Choosing a replacement radiator.August 8, 2018
A typical scenario goes like this: An engine in a farm machine or truck needs a new radiator and is beginning to run hot. You shop around and find a wide discrepancy in price and decide on the least expensive replacement. You are pleasantly surprised that it bolts right in and all of the holes, connections and fittings are right where they should be. You are proud of your wise financial decision… that is until you start to work the engine and it runs just as hot or even slightly hotter than with the old radiator. How can this be? Is there something else wrong with the engine? It can’t be the radiator, right?
The job of the liquid is to cool the engine and it is the radiator’s task to cool the liquid. To do this properly it must be designed for the Btu rejection of the engine. Just because it fits in place has nothing to do with how it performs. That is referred to as fitment.
Factors that impact heat rejection
A radiator consists of the tanks, headers and core. It is the core that has the most influence on its efficiency.
Heated coolant is circulated through the core. There small quantities of coolant travel through the tubes that have fins attached to them. This is where the heat transfer from the liquid to the air occurs. The design of the tubes and fins are paramount to this.
Specifications such as fin density per square inch, the size and shape of the tubes and fins, whether or not a device is added to induce turbulent flow in the tube (very desirable) along with the material used to attach the fins and if they go to the end of the core and butt up against the tank, all add up to making the radiator efficient. Some of these things you can see but many you cannot.
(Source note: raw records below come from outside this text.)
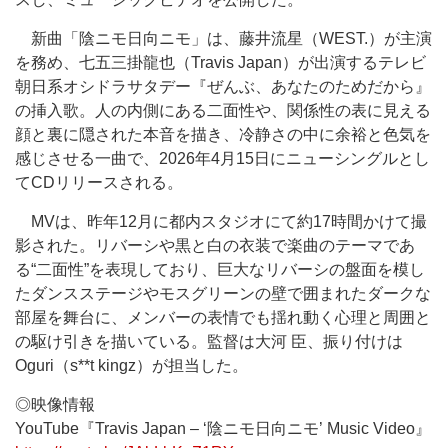
新曲「陰ニモ日向ニモ」は、藤井流星（WEST.）が主演
を務め、七五三掛龍也（Travis Japan）が出演するテレビ
朝日系オシドラサタデー『ぜんぶ、あなたのためだから』
の挿入歌。人の内側にある二面性や、関係性の表に見える
顔と裏に隠された本音を描き、冷静さの中に余裕と色気を
感じさせる一曲で、2026年4月15日にニューシングルとし
てCDリリースされる。
MVは、昨年12月に都内スタジオにて約17時間かけて撮
影された。リバーシや黒と白の衣装で楽曲のテーマであ
る“二面性”を表現しており、巨大なリバーシの盤面を模し
たダンスステージやモスグリーンの壁で囲まれたダークな
部屋を舞台に、メンバーの表情でも揺れ動く心理と周囲と
の駆け引きを描いている。監督は大河 臣、振り付けは
Oguri（s**t kingz）が担当した。
◎映像情報
YouTube『Travis Japan – ‘陰ニモ日向ニモ’ Music Video』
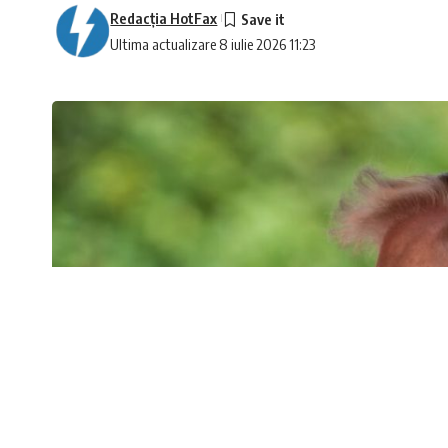
Redacţia HotFax
Ultima actualizare 8 iulie 2026 11:23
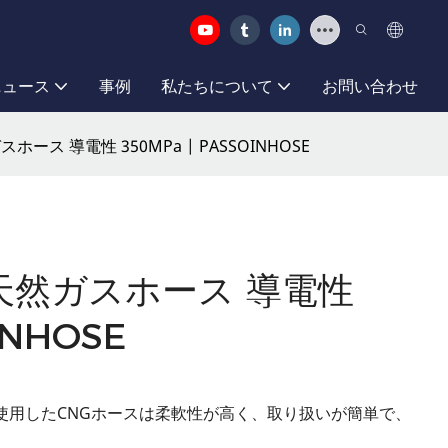
ニュース
事例
私たちについて
お問い合わせ
ス 導電性 350MPa | PASSOINHOSE
天然ガスホース 導電性
INHOSE
使用したCNGホースは柔軟性が高く、取り扱いが簡単で、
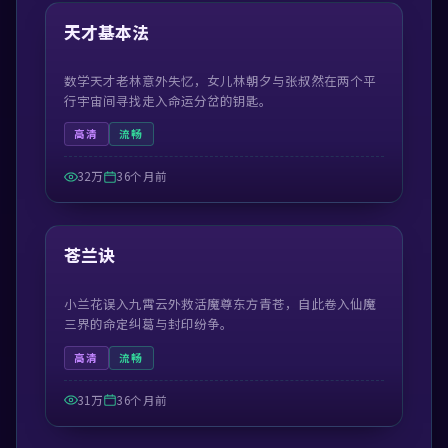
热门
天才基本法
数学天才老林意外失忆，女儿林朝夕与张叔然在两个平
行宇宙间寻找走入命运分岔的钥匙。
高清
流畅
32万
36个月前
54:48
热门
苍兰诀
小兰花误入九霄云外救活魔尊东方青苍，自此卷入仙魔
三界的命定纠葛与封印纷争。
高清
流畅
31万
36个月前
99:56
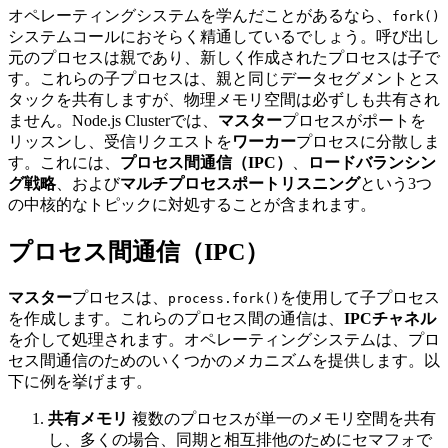
オペレーティングシステムを学んだことがあるなら、
fork()
システムコールにおそらく精通しているでしょう。呼び出し
元のプロセスは親であり、新しく作成されたプロセスは子で
す。これらの子プロセスは、親と同じデータセグメントとス
タックを共有しますが、物理メモリ空間は必ずしも共有され
ません。Node.js Clusterでは、
マスター
プロセスがポートを
リッスンし、受信リクエストを
ワーカー
プロセスに分散しま
す。これには、
プロセス間通信（IPC）
、
ロードバランシン
グ戦略
、および
マルチプロセスポートリスニング
という3つ
の中核的なトピックに対処することが含まれます。
プロセス間通信（IPC）
マスター
プロセスは、
を使用して子プロセス
process.fork()
を作成します。これらのプロセス間の通信は、
IPCチャネル
を介して処理されます。オペレーティングシステムは、プロ
セス間通信のためのいくつかのメカニズムを提供します。以
下に例を挙げます。
共有メモリ
複数のプロセスが単一のメモリ空間を共有
し、多くの場合、同期と相互排他のためにセマフォで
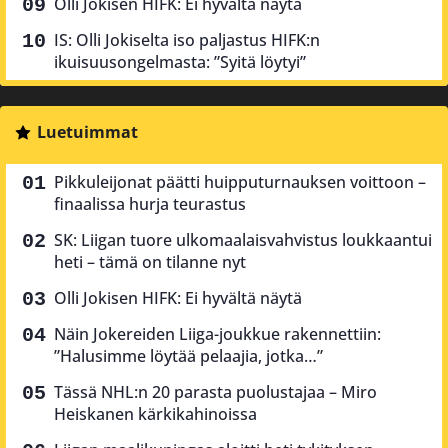
Olli Jokisen HIFK: Ei hyvältä näytä
IS: Olli Jokiselta iso paljastus HIFK:n
ikuisuusongelmasta: ”Syitä löytyi”
Luetuimmat
Pikkuleijonat päätti huipputurnauksen voittoon –
finaalissa hurja teurastus
SK: Liigan tuore ulkomaalaisvahvistus loukkaantui
heti – tämä on tilanne nyt
Olli Jokisen HIFK: Ei hyvältä näytä
Näin Jokereiden Liiga-joukkue rakennettiin:
”Halusimme löytää pelaajia, jotka…”
Tässä NHL:n 20 parasta puolustajaa – Miro
Heiskanen kärkikahinoissa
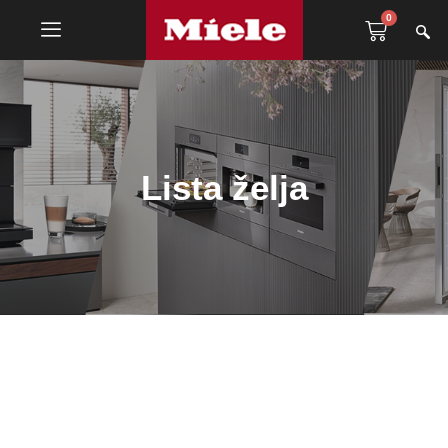
0
Lista želja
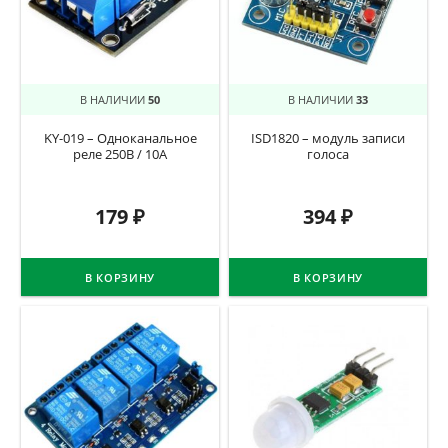
В НАЛИЧИИ
50
В НАЛИЧИИ
33
KY-019 – Одноканальное
ISD1820 – модуль записи
реле 250В / 10А
голоса
179
₽
394
₽
В КОРЗИНУ
В КОРЗИНУ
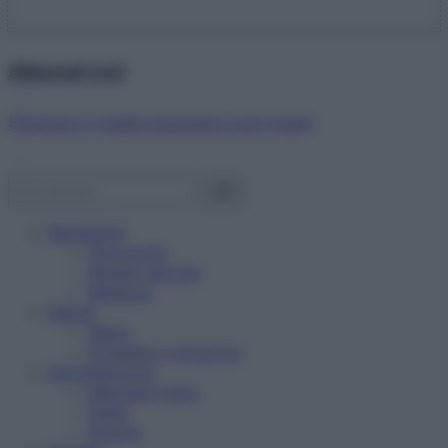
Abbonati ora!
Starbene ti regala benessere ogni mese!
Benessere
Psicologia
Rimedi naturali
Bellezza
Salute
News
Problemi e soluzioni
Alimentazione
Mangiare sano
Diete
Ricette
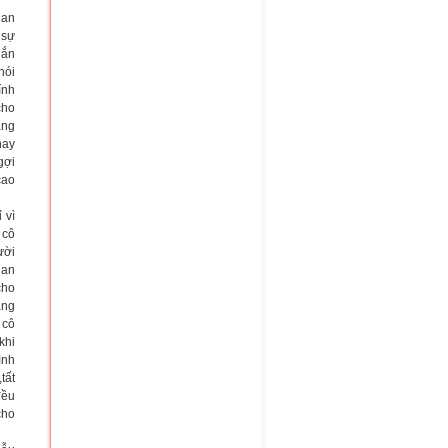
ian
 sự
nắn
nói
ính
cho
ang
hay
gợi
cao
 vì
 cô
ười
ian
cho
ăng
 cô
khi
ình
tất
đều
cho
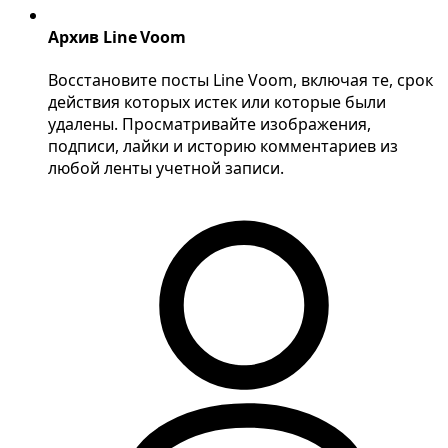
Архив Line Voom
Восстановите посты Line Voom, включая те, срок
действия которых истек или которые были
удалены. Просматривайте изображения,
подписи, лайки и историю комментариев из
любой ленты учетной записи.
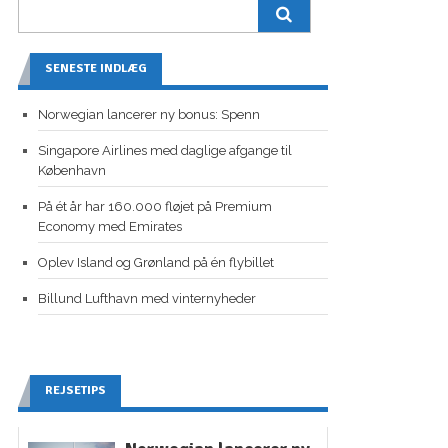
SENESTE INDLÆG
Norwegian lancerer ny bonus: Spenn
Singapore Airlines med daglige afgange til
København
På ét år har 160.000 fløjet på Premium
Economy med Emirates
Oplev Island og Grønland på én flybillet
Billund Lufthavn med vinternyheder
REJSETIPS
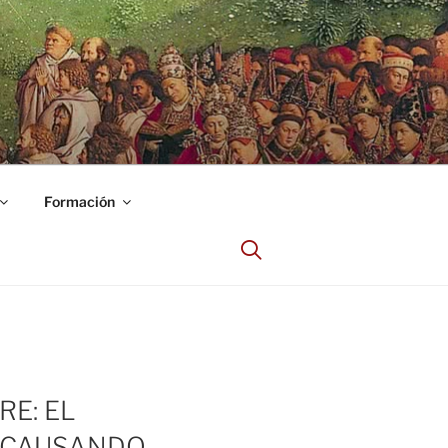
Formación
RE: EL
E CAUSANDO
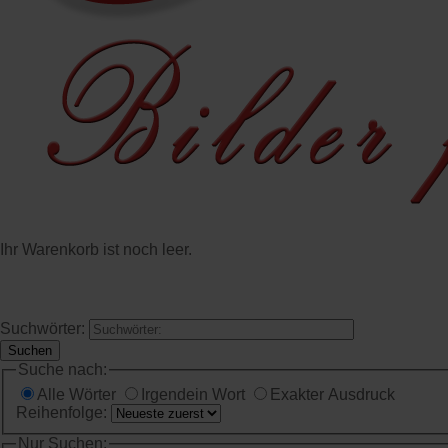
Ihr Warenkorb ist noch leer.
START
HINWEISE
BEWERTUNGEN
BI
Suchwörter:
Suchen
Suche nach:
Alle Wörter
Irgendein Wort
Exakter Ausdruck
Reihenfolge:
Nur Suchen:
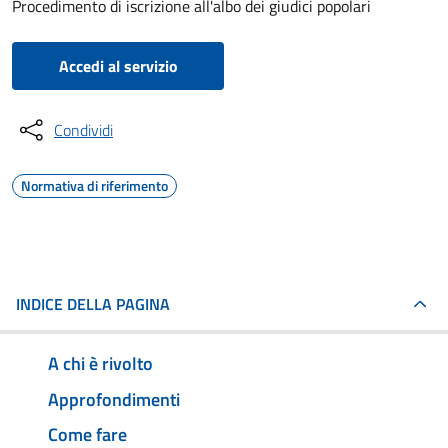
Procedimento di iscrizione all'albo dei giudici popolari
Accedi al servizio
Condividi
Normativa di riferimento
INDICE DELLA PAGINA
A chi è rivolto
Approfondimenti
Come fare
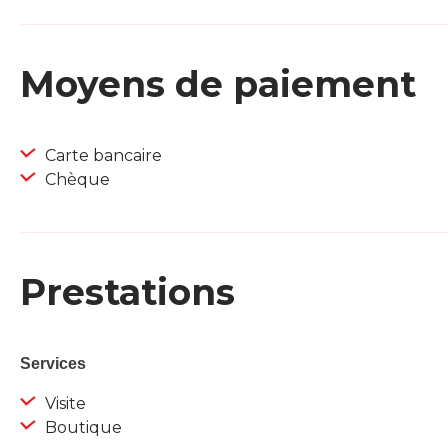
Moyens de paiement
Carte bancaire
Chèque
Prestations
Services
Visite
Boutique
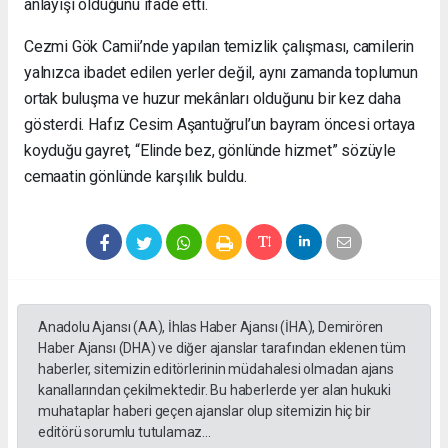
anlayışı olduğunu ifade etti.
Cezmi Gök Camii’nde yapılan temizlik çalışması, camilerin
yalnızca ibadet edilen yerler değil, aynı zamanda toplumun
ortak buluşma ve huzur mekânları olduğunu bir kez daha
gösterdi. Hafız Cesim Aşantuğrul’un bayram öncesi ortaya
koyduğu gayret, “Elinde bez, gönlünde hizmet” sözüyle
cemaatin gönlünde karşılık buldu.
Anadolu Ajansı (AA), İhlas Haber Ajansı (İHA), Demirören
Haber Ajansı (DHA) ve diğer ajanslar tarafından eklenen tüm
haberler, sitemizin editörlerinin müdahalesi olmadan ajans
kanallarından çekilmektedir. Bu haberlerde yer alan hukuki
muhataplar haberi geçen ajanslar olup sitemizin hiç bir
editörü sorumlu tutulamaz...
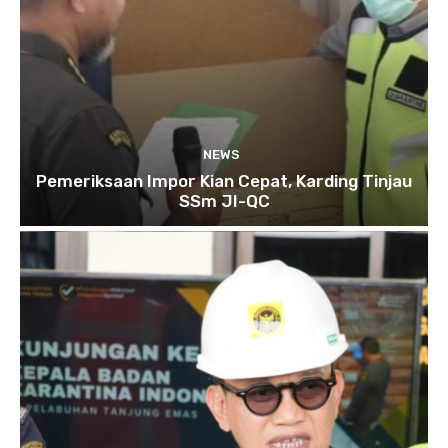
NEWS
Pemeriksaan Impor Kian Cepat, Karding Tinjau
SSm JI-QC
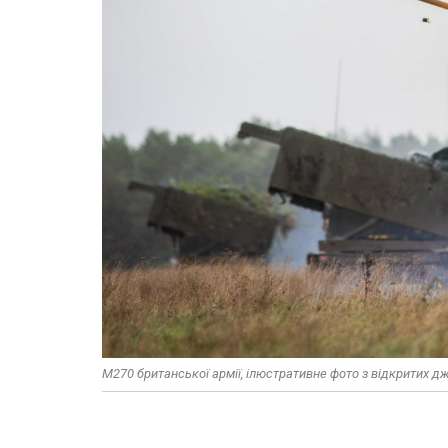
M270 британської армії, ілюстративне фото з відкритих д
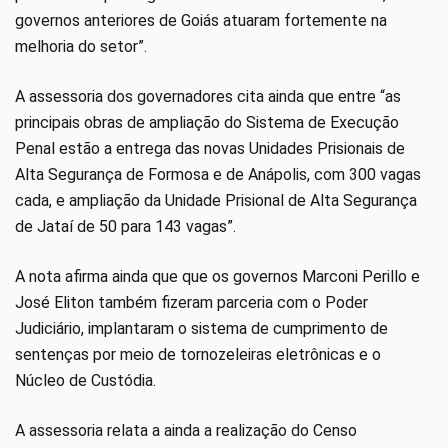
governos anteriores de Goiás atuaram fortemente na
melhoria do setor”.
A assessoria dos governadores cita ainda que entre “as
principais obras de ampliação do Sistema de Execução
Penal estão a entrega das novas Unidades Prisionais de
Alta Segurança de Formosa e de Anápolis, com 300 vagas
cada, e ampliação da Unidade Prisional de Alta Segurança
de Jataí de 50 para 143 vagas”.
A nota afirma ainda que que os governos Marconi Perillo e
José Eliton também fizeram parceria com o Poder
Judiciário, implantaram o sistema de cumprimento de
sentenças por meio de tornozeleiras eletrônicas e o
Núcleo de Custódia.
A assessoria relata a ainda a realização do Censo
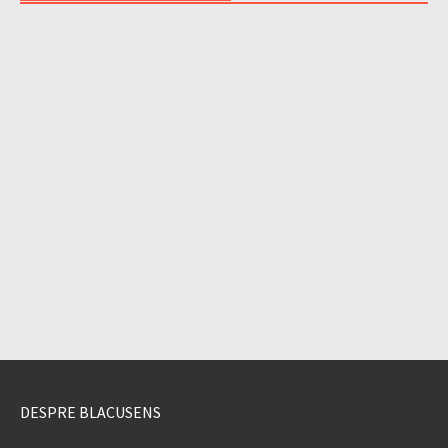
DESPRE BLACUSENS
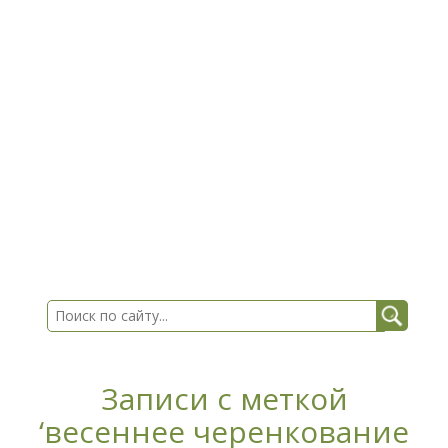
Записи с меткой
‘весеннее черенкование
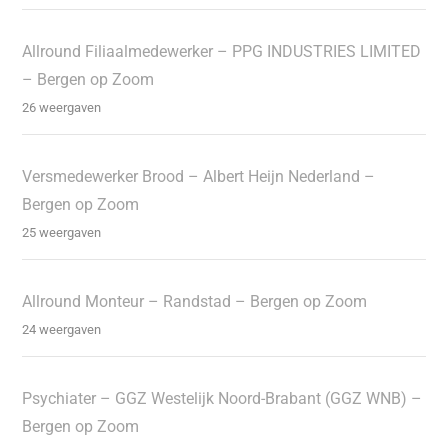
Allround Filiaalmedewerker – PPG INDUSTRIES LIMITED
– Bergen op Zoom
26 weergaven
Versmedewerker Brood – Albert Heijn Nederland –
Bergen op Zoom
25 weergaven
Allround Monteur – Randstad – Bergen op Zoom
24 weergaven
Psychiater – GGZ Westelijk Noord-Brabant (GGZ WNB) –
Bergen op Zoom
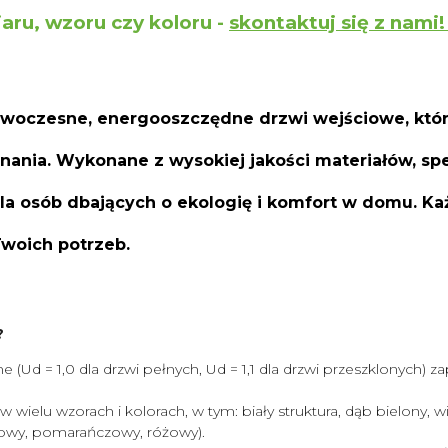
aru, wzoru czy koloru -
skontaktuj się z nami
oczesne, energooszczędne drzwi wejściowe, które 
onania. Wykonane z wysokiej jakości materiałów, 
a osób dbających o ekologię i komfort w domu. K
Twoich potrzeb.
?
(Ud = 1,0 dla drzwi pełnych, Ud = 1,1 dla drzwi przeszklonych) za
wielu wzorach i kolorach, w tym: biały struktura, dąb bielony, win
ętowy, pomarańczowy, różowy).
A simple equation for heat rejection required by a radiator is: Btu/min required = 0.65 X HP X 42.2. A 350 HP engine would require a radiator that has the ability to dissipate approximately 9,600 Btu/min to keep the engine cool under a load.
The best choice is to buy a factory replacement. It will have the heat rejection requirement for that engine. It will cost more but it will work as designed.
There are excellent aftermarket brands that produce the same heat rejection as the factory unit. Historically, the lowest cost unit employs an inefficient core that they use for every part number in their catalog and is cut to size. Often the same core is employed on a 90 horsepower economy car as on a 400 HP tractor. That is how they come to market so inexpensively. They make the sale but your engine pays the price!